## [EXERCISE REQUIREMENTS]
Could you write out the line containing "left ankle: (392, 734)" and all the lines below it in the data, exactly, through the final one and nothing else?

----

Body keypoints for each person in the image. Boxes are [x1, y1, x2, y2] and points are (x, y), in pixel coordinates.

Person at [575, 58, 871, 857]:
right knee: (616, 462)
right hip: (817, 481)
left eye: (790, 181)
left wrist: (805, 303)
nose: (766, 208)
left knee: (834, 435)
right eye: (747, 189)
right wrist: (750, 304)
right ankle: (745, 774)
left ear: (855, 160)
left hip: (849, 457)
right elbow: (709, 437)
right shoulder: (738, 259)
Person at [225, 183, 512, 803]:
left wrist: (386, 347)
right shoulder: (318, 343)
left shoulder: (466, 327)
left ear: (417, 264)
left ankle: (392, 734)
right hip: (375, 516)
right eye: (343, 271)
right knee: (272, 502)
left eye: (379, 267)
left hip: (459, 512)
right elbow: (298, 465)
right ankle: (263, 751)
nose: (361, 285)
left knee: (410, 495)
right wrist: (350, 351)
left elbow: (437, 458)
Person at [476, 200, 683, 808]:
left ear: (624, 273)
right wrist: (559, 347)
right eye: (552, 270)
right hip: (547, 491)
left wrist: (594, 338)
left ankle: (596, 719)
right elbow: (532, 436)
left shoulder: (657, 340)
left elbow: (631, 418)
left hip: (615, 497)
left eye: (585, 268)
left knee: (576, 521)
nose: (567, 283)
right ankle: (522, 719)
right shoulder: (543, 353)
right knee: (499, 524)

----

## [EXERCISE RESPONSE]
left ankle: (392, 734)
right hip: (375, 516)
right eye: (343, 271)
right knee: (272, 502)
left eye: (379, 267)
left hip: (459, 512)
right elbow: (298, 465)
right ankle: (263, 751)
nose: (361, 285)
left knee: (410, 495)
right wrist: (350, 351)
left elbow: (437, 458)
Person at [476, 200, 683, 808]:
left ear: (624, 273)
right wrist: (559, 347)
right eye: (552, 270)
right hip: (547, 491)
left wrist: (594, 338)
left ankle: (596, 719)
right elbow: (532, 436)
left shoulder: (657, 340)
left elbow: (631, 418)
left hip: (615, 497)
left eye: (585, 268)
left knee: (576, 521)
nose: (567, 283)
right ankle: (522, 719)
right shoulder: (543, 353)
right knee: (499, 524)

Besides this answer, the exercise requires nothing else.